◆ **PROVIDED RECORDS**:
====

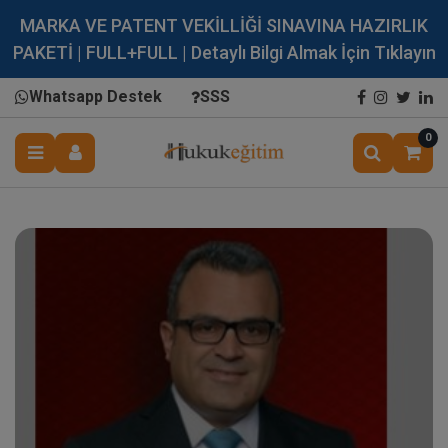
MARKA VE PATENT VEKİLLİĞİ SINAVINA HAZIRLIK
PAKETİ | FULL+FULL | Detaylı Bilgi Almak İçin Tıklayın
Whatsapp Destek
SSS
0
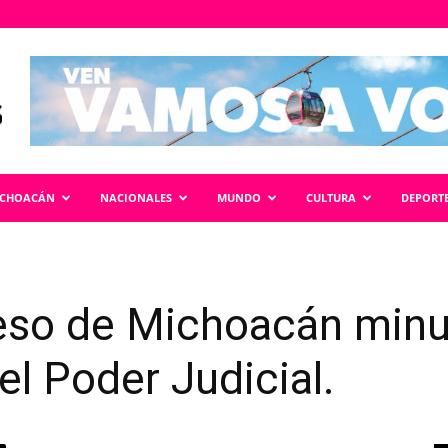
ICHOACÁN
NACIONALES
MUNDO
CULTURA
DEPORT
so de Michoacán minu
el Poder Judicial.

====

◆ **EXERCISE OBJECTIVE**: Without the pictures, transcribe the listing above exactly.

◆ **TASK OUTPUT**:
MARKA VE PATENT VEKİLLİĞİ SINAVINA HAZIRLIK
PAKETİ | FULL+FULL | Detaylı Bilgi Almak İçin Tıklayın
Whatsapp Destek
SSS
0
ICHOACÁN
NACIONALES
MUNDO
CULTURA
DEPORT
so de Michoacán minu
el Poder Judicial.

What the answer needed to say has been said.